Data:
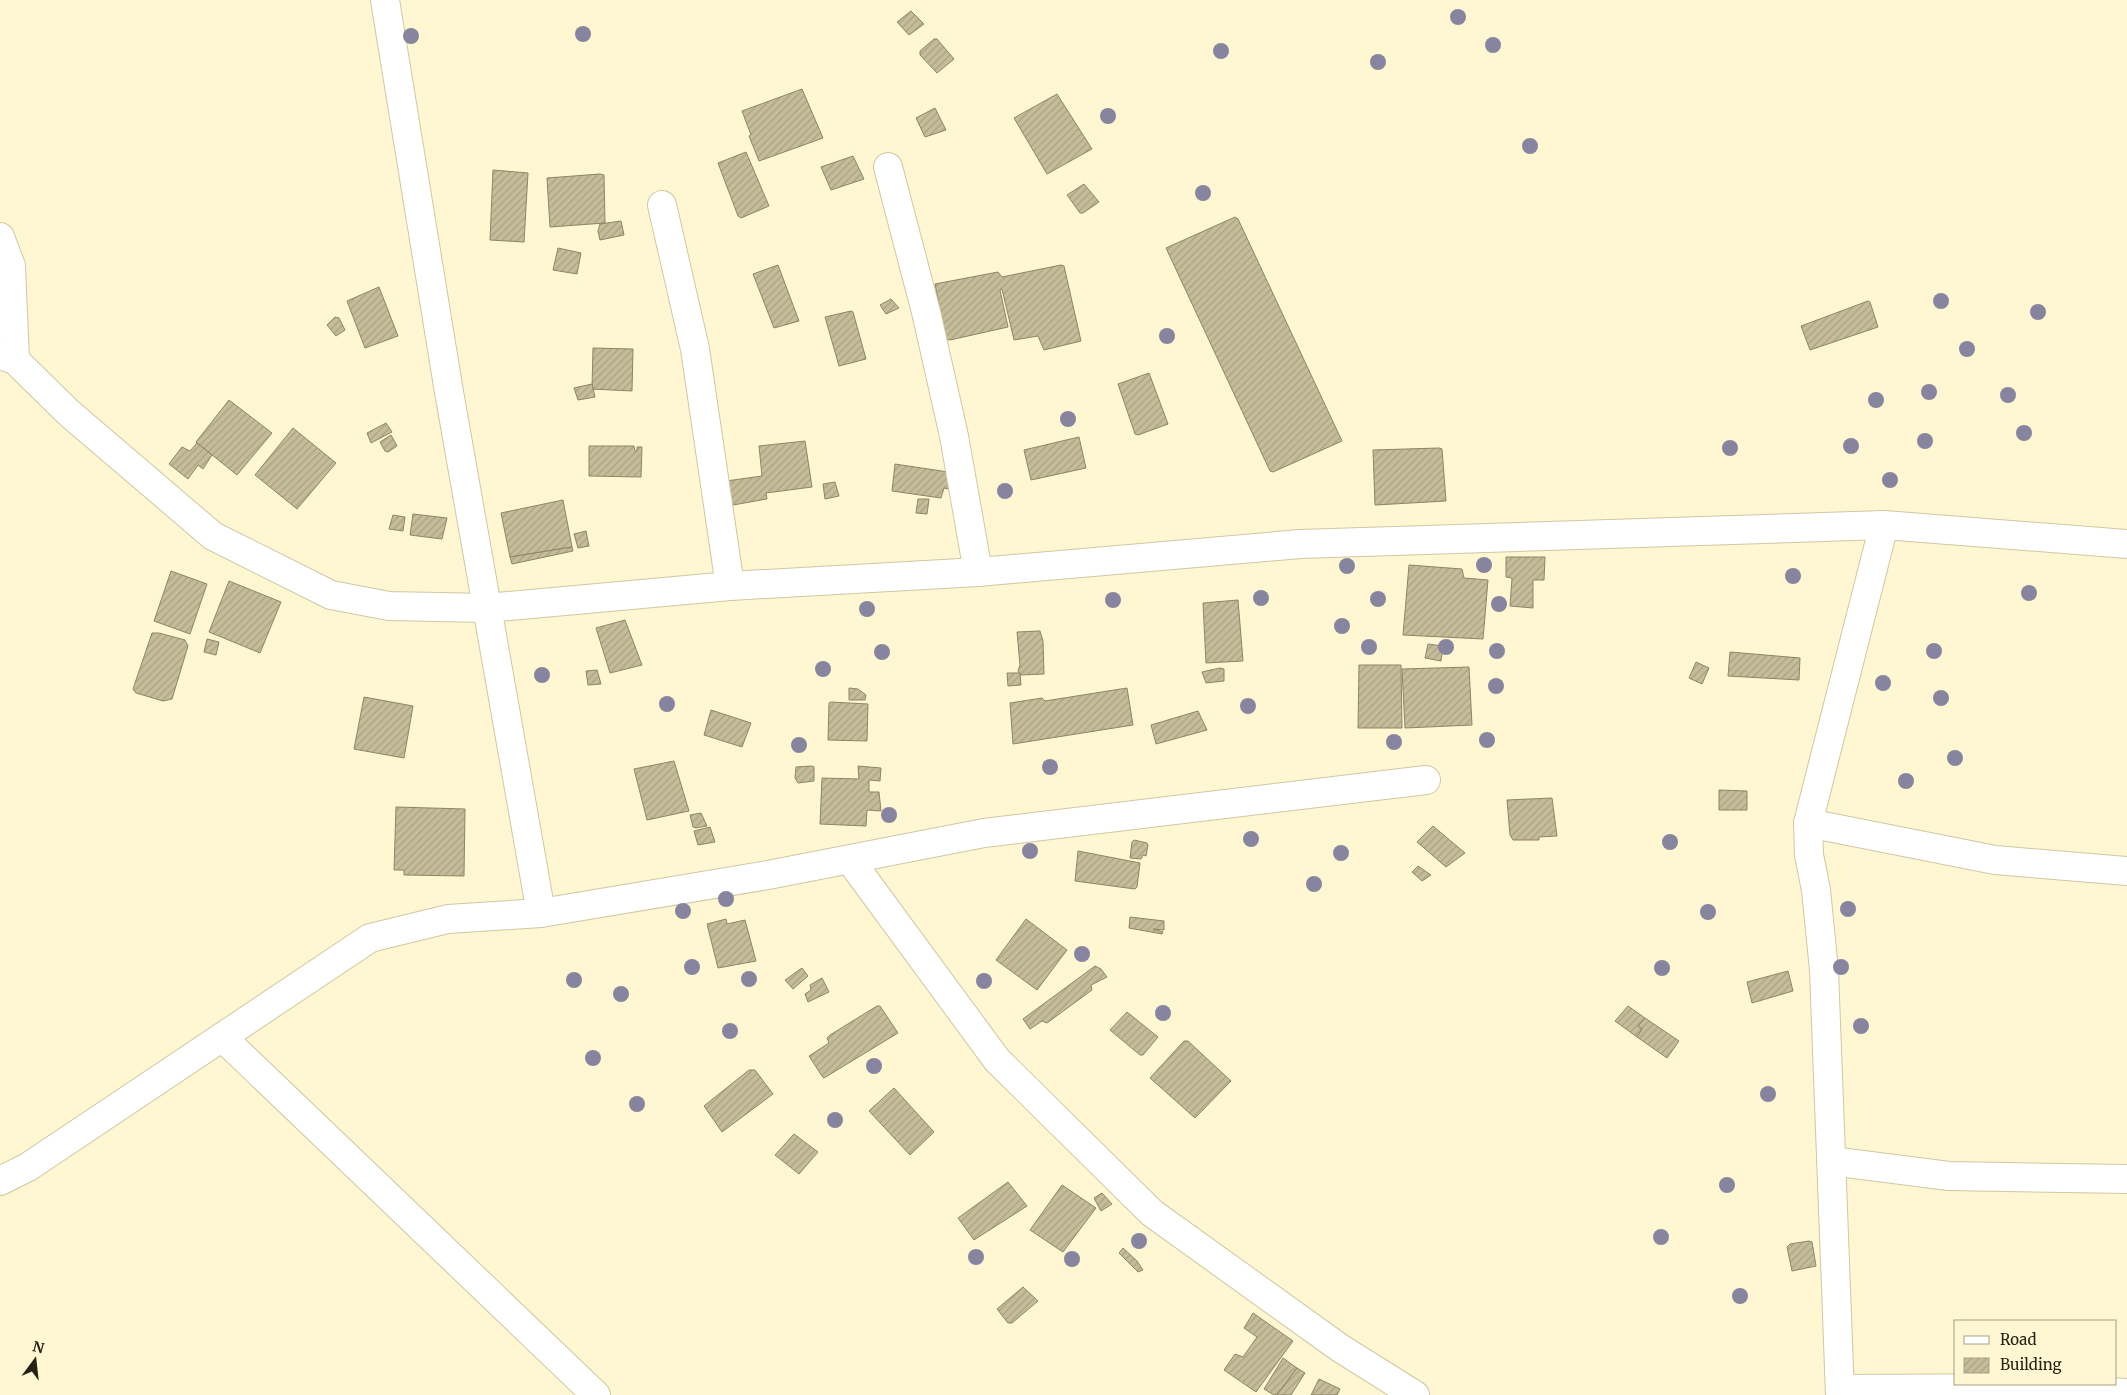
<svg xmlns="http://www.w3.org/2000/svg" width="2127" height="1395" font-family="Merriweather,serif">
<style>
.building{fill:url(#building-hatch);stroke:#8d8565}
.lines{fill:none;stroke-linecap:round;stroke-linejoin:round}
.street-casing{stroke:#d0c7a4;stroke-width:30}
.street{stroke:#fff;stroke-width:28}
.tree{fill:#86849f}
</style>
<defs>
<pattern id="building-hatch" width="6" height="6" patternUnits="userSpaceOnUse" patternTransform="scale(1.25)"><rect width="6" height="6" fill="#c5bc9a"/><path d="M-1 1l2-2M0 6l6-6M5 7l2-2" fill="none" stroke="#a9a184"/></pattern>
</defs>
<rect width="100%" height="100%" fill="#fff6d2"/>
<g class="building">
<path d="M911,11L924,24L909,35L897,22Z"/>
<path d="M934,39H937L954,59L937,73L920,55V51Z"/>
<path d="M802,89L823,138L759,161L749,136L751,135L742,111Z"/>
<path d="M1057,94L1092,149L1047,174L1014,118Z"/>
<path d="M935,108L946,130L925,137L916,118Z"/>
<path d="M746,152L769,206L741,218L738,216L718,163Z"/>
<path d="M853,156L864,179L831,190L821,167Z"/>
<path d="M493,170L528,173L524,242L490,240Z"/>
<path d="M600,174L604,175L605,223L550,227L547,178Z"/>
<path d="M1084,184L1099,202L1083,213H1080L1067,195Z"/>
<path d="M1235,217L1238,219L1342,441L1273,472L1270,471L1166,248Z"/>
<path d="M621,221L624,235L600,240L598,231L600,224Z"/>
<path d="M558,248L581,253L577,274L553,270Z"/>
<path d="M778,265L799,321L774,328L753,274Z"/>
<path d="M1061,265L1064,266L1081,341L1044,350L1038,336L1014,340L1002,289L1000,290L1008,327L950,340L946,339L935,284L998,272L1002,277Z"/>
<path d="M379,287L398,336L365,348L347,301Z"/>
<path d="M891,299L899,308L886,314L880,305Z"/>
<path d="M1868,301L1870,302L1878,327L1810,350L1801,326Z"/>
<path d="M851,311L853,312L866,359L839,366L825,317Z"/>
<path d="M335,317L339,318L345,330L336,336L327,325Z"/>
<path d="M593,348L633,349L632,391L592,389Z"/>
<path d="M1149,373L1168,424L1138,435L1135,434L1118,384Z"/>
<path d="M592,384L595,397L578,400L574,388Z"/>
<path d="M229,400L272,433L237,475L196,442Z"/>
<path d="M386,423L392,432L371,443L367,433Z"/>
<path d="M293,428L336,463L297,509L255,475Z"/>
<path d="M391,435L397,446L388,452L385,451L380,442Z"/>
<path d="M1079,437L1086,468L1031,480L1024,450Z"/>
<path d="M805,441L812,487L766,493L767,499L733,505L729,504L726,481L762,476L759,446Z"/>
<path d="M197,443L212,455L203,469L198,465L188,479L169,464L182,447L190,451Z"/>
<path d="M589,446H634L635,451H637V447H642L641,477L589,476Z"/>
<path d="M1439,448L1442,449L1446,501L1375,505L1373,450Z"/>
<path d="M895,464L955,473L953,490L944,488L941,498L892,491Z"/>
<path d="M835,482L839,496L825,499L823,484Z"/>
<path d="M918,499H929L927,514L916,513Z"/>
<path d="M563,500L572,547L510,557L501,513Z"/>
<path d="M413,514L447,518L442,539L410,535Z"/>
<path d="M393,515L405,517L403,531L389,529Z"/>
<path d="M586,531L589,546L578,548L574,534Z"/>
<path d="M572,547L573,551L512,564L510,557Z"/>
<path d="M1506,557H1545L1544,580H1533V608L1510,606L1512,578L1506,577Z"/>
<path d="M1409,565L1462,569L1464,578L1488,580L1483,639L1403,635Z"/>
<path d="M171,571L207,584L190,634L154,621Z"/>
<path d="M229,581L281,602L260,653L209,632Z"/>
<path d="M1238,600L1243,661L1206,663L1203,603Z"/>
<path d="M625,620L642,665L610,673L596,628Z"/>
<path d="M1040,631L1043,641L1044,674L1020,675L1018,671L1020,665L1017,632Z"/>
<path d="M152,633H159L185,640L188,646L172,699L163,701L136,693L133,689Z"/>
<path d="M207,639L219,642L216,655L204,652Z"/>
<path d="M1428,644L1443,646L1441,661L1425,658Z"/>
<path d="M1730,652L1800,658L1799,680L1728,676Z"/>
<path d="M1696,662L1709,668L1702,684L1689,678Z"/>
<path d="M1359,665H1401L1402,728H1358Z"/>
<path d="M1469,667L1472,725L1405,728L1402,669Z"/>
<path d="M1220,668L1224,669V681L1206,683L1202,672Z"/>
<path d="M597,670L601,684L588,685L586,671Z"/>
<path d="M1007,673H1020L1021,685L1008,686Z"/>
<path d="M849,688L858,689L866,695L865,700H849Z"/>
<path d="M1127,688L1133,725L1013,744L1010,703L1042,698L1045,701Z"/>
<path d="M364,697L413,706L404,758L354,749Z"/>
<path d="M831,702L868,704L867,741L828,740L829,703Z"/>
<path d="M711,710L751,723L742,747L704,735Z"/>
<path d="M1198,711L1207,730L1156,744L1151,725Z"/>
<path d="M674,761L689,811L647,820L634,769Z"/>
<path d="M812,766L814,767V781L798,783L795,778L796,767Z"/>
<path d="M858,766L881,768L880,781L869,780V792H879L881,811L867,810L866,826L820,824L822,778L859,779Z"/>
<path d="M1719,790L1747,791V810H1719Z"/>
<path d="M1552,798L1557,836L1539,837V840H1513L1510,835L1507,800Z"/>
<path d="M396,807L465,809L464,876L404,875V870H394Z"/>
<path d="M701,813L707,826L696,828L693,827L690,815Z"/>
<path d="M1433,826L1465,853L1446,867L1417,842Z"/>
<path d="M710,827L715,842L698,845L694,831Z"/>
<path d="M1134,840L1147,843L1148,845L1146,856L1143,855L1141,859L1130,858L1132,842Z"/>
<path d="M1078,851L1140,863L1137,887L1135,889L1075,881Z"/>
<path d="M1418,866L1431,875L1422,881L1412,872Z"/>
<path d="M1130,917L1164,921V930L1153,929L1163,932L1162,934L1129,928Z"/>
<path d="M726,919L727,924L745,920L756,961L718,968L707,924Z"/>
<path d="M1026,919L1067,950L1037,990L996,960Z"/>
<path d="M1095,966L1101,969L1107,977L1091,985L1092,990L1047,1023L1042,1021L1030,1029L1023,1019Z"/>
<path d="M802,968L808,976L793,989L785,980Z"/>
<path d="M1788,971L1793,991L1752,1003L1747,982Z"/>
<path d="M822,978L829,992L808,1002L805,994L811,990L810,985Z"/>
<path d="M877,1006H880L898,1033L824,1078L822,1076L809,1056L829,1043L827,1038L830,1035Z"/>
<path d="M1628,1006L1645,1018L1638,1026L1642,1029L1637,1037L1615,1021Z"/>
<path d="M1127,1012L1158,1037L1143,1055H1140L1110,1030Z"/>
<path d="M1645,1018L1679,1041L1667,1058L1637,1037L1642,1029L1638,1026Z"/>
<path d="M1184,1041H1188L1231,1081L1195,1118L1150,1078Z"/>
<path d="M749,1070H755L773,1094L722,1132L704,1106Z"/>
<path d="M894,1088L934,1132L910,1155L869,1111Z"/>
<path d="M794,1134L818,1152L799,1174L775,1155Z"/>
<path d="M1008,1182L1027,1206L974,1240L958,1218Z"/>
<path d="M1062,1185L1096,1208L1063,1252L1030,1230Z"/>
<path d="M1102,1193L1112,1204L1101,1211L1094,1198Z"/>
<path d="M1809,1241L1812,1242L1816,1266L1792,1271L1787,1247L1790,1244Z"/>
<path d="M1123,1248L1137,1261L1143,1270L1138,1272L1119,1253Z"/>
<path d="M1023,1287L1038,1301L1012,1323H1008L997,1309Z"/>
<path d="M1253,1313L1293,1341L1256,1392L1224,1370L1235,1354L1243,1357L1257,1337L1244,1328Z"/>
<path d="M1283,1358L1297,1368L1277,1395H1274L1264,1389Z"/>
<path d="M1297,1368L1305,1373L1291,1395H1277Z"/>
<path d="M1319,1379L1340,1389L1337,1395H1311Z"/>
</g>
<g class="lines">
<defs>
<g id="street">
<path d="M385,0L449,392L541,913L768,875L984,833L1426,780"/>
<path d="M888,167L926,312L954,436L978,572"/>
<path d="M662,205L695,349L730,586"/>
<path d="M0,237L11,266L15,360"/>
<path d="M0,355L15,360L69,413L213,536L331,595L389,606L487,608L730,586L978,572L1300,544L1884,525L2127,544"/>
<path d="M1808,823L1995,860L2127,871"/>
<path d="M850,860L997,1060L1152,1213L1340,1348L1415,1395"/>
<path d="M222,1037L596,1395"/>
<path d="M1831,1161L1949,1176L2127,1179"/>
<path d="M0,1181L28,1167L370,938L448,919L541,913"/>
<path d="M1840,1389L2044,1388L2127,1393"/>
<path d="M1840,1395L1824,970L1816,890L1809,855L1808,823L1884,525"/>
</g>
</defs>
<use href="#street" class="street-casing"/>
<use href="#street" class="street"/>
</g>
<g class="tree">
<circle cx="1458" cy="17" r="8"/>
<circle cx="583" cy="34" r="8"/>
<circle cx="411" cy="36" r="8"/>
<circle cx="1493" cy="45" r="8"/>
<circle cx="1221" cy="51" r="8"/>
<circle cx="1378" cy="62" r="8"/>
<circle cx="1108" cy="116" r="8"/>
<circle cx="1530" cy="146" r="8"/>
<circle cx="1203" cy="193" r="8"/>
<circle cx="1941" cy="301" r="8"/>
<circle cx="2038" cy="312" r="8"/>
<circle cx="1167" cy="336" r="8"/>
<circle cx="1967" cy="349" r="8"/>
<circle cx="1929" cy="392" r="8"/>
<circle cx="2008" cy="395" r="8"/>
<circle cx="1876" cy="400" r="8"/>
<circle cx="1068" cy="419" r="8"/>
<circle cx="2024" cy="433" r="8"/>
<circle cx="1925" cy="441" r="8"/>
<circle cx="1851" cy="446" r="8"/>
<circle cx="1730" cy="448" r="8"/>
<circle cx="1890" cy="480" r="8"/>
<circle cx="1005" cy="491" r="8"/>
<circle cx="1484" cy="565" r="8"/>
<circle cx="1347" cy="566" r="8"/>
<circle cx="1793" cy="576" r="8"/>
<circle cx="2029" cy="593" r="8"/>
<circle cx="1261" cy="598" r="8"/>
<circle cx="1378" cy="599" r="8"/>
<circle cx="1113" cy="600" r="8"/>
<circle cx="1499" cy="604" r="8"/>
<circle cx="867" cy="609" r="8"/>
<circle cx="1342" cy="626" r="8"/>
<circle cx="1369" cy="647" r="8"/>
<circle cx="1446" cy="647" r="8"/>
<circle cx="1497" cy="651" r="8"/>
<circle cx="1934" cy="651" r="8"/>
<circle cx="882" cy="652" r="8"/>
<circle cx="823" cy="669" r="8"/>
<circle cx="542" cy="675" r="8"/>
<circle cx="1883" cy="683" r="8"/>
<circle cx="1496" cy="686" r="8"/>
<circle cx="1941" cy="698" r="8"/>
<circle cx="667" cy="704" r="8"/>
<circle cx="1248" cy="706" r="8"/>
<circle cx="1487" cy="740" r="8"/>
<circle cx="1394" cy="742" r="8"/>
<circle cx="799" cy="745" r="8"/>
<circle cx="1955" cy="758" r="8"/>
<circle cx="1050" cy="767" r="8"/>
<circle cx="1906" cy="781" r="8"/>
<circle cx="889" cy="815" r="8"/>
<circle cx="1251" cy="839" r="8"/>
<circle cx="1670" cy="842" r="8"/>
<circle cx="1030" cy="851" r="8"/>
<circle cx="1341" cy="853" r="8"/>
<circle cx="1314" cy="884" r="8"/>
<circle cx="726" cy="899" r="8"/>
<circle cx="1848" cy="909" r="8"/>
<circle cx="683" cy="911" r="8"/>
<circle cx="1708" cy="912" r="8"/>
<circle cx="1082" cy="954" r="8"/>
<circle cx="692" cy="967" r="8"/>
<circle cx="1841" cy="967" r="8"/>
<circle cx="1662" cy="968" r="8"/>
<circle cx="749" cy="979" r="8"/>
<circle cx="574" cy="980" r="8"/>
<circle cx="984" cy="981" r="8"/>
<circle cx="621" cy="994" r="8"/>
<circle cx="1163" cy="1013" r="8"/>
<circle cx="1861" cy="1026" r="8"/>
<circle cx="730" cy="1031" r="8"/>
<circle cx="593" cy="1058" r="8"/>
<circle cx="874" cy="1066" r="8"/>
<circle cx="1768" cy="1094" r="8"/>
<circle cx="637" cy="1104" r="8"/>
<circle cx="835" cy="1120" r="8"/>
<circle cx="1727" cy="1185" r="8"/>
<circle cx="1661" cy="1237" r="8"/>
<circle cx="1139" cy="1241" r="8"/>
<circle cx="976" cy="1257" r="8"/>
<circle cx="1072" cy="1259" r="8"/>
<circle cx="1740" cy="1296" r="8"/>
</g>
<rect x="1954" y="1320" width="162" height="65" fill="#fff6d2" stroke="#a8a186"/>
<rect x="1964" y="1336" width="25" height="8" fill="#ffffff" stroke="#a8a186"/>
<text x="2000" y="1345" font-size="15" fill="#252215">Road</text>
<rect x="1964" y="1358" width="25" height="15" fill="url(#building-hatch)" stroke="#a8a186"/>
<text x="2000" y="1370" font-size="15" fill="#252215">Building</text>
<g transform="translate(35 1360) rotate(15)" stroke="#fff6d2" stroke-width="4" paint-order="stroke">
<path d="M0-4L9 19L0 12L-9 19Z" fill="#252215"/>
<text y="-8" font-size="14" font-weight="bold" text-anchor="middle" fill="#252215">N</text>
</g>
</svg>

Task: Look at the records above. Copy every line where the string "hatch" occurs.

Solution to this exercise:
.building{fill:url(#building-hatch);stroke:#8d8565}
<pattern id="building-hatch" width="6" height="6" patternUnits="userSpaceOnUse" patternTransform="scale(1.25)"><rect width="6" height="6" fill="#c5bc9a"/><path d="M-1 1l2-2M0 6l6-6M5 7l2-2" fill="none" stroke="#a9a184"/></pattern>
<rect x="1964" y="1358" width="25" height="15" fill="url(#building-hatch)" stroke="#a8a186"/>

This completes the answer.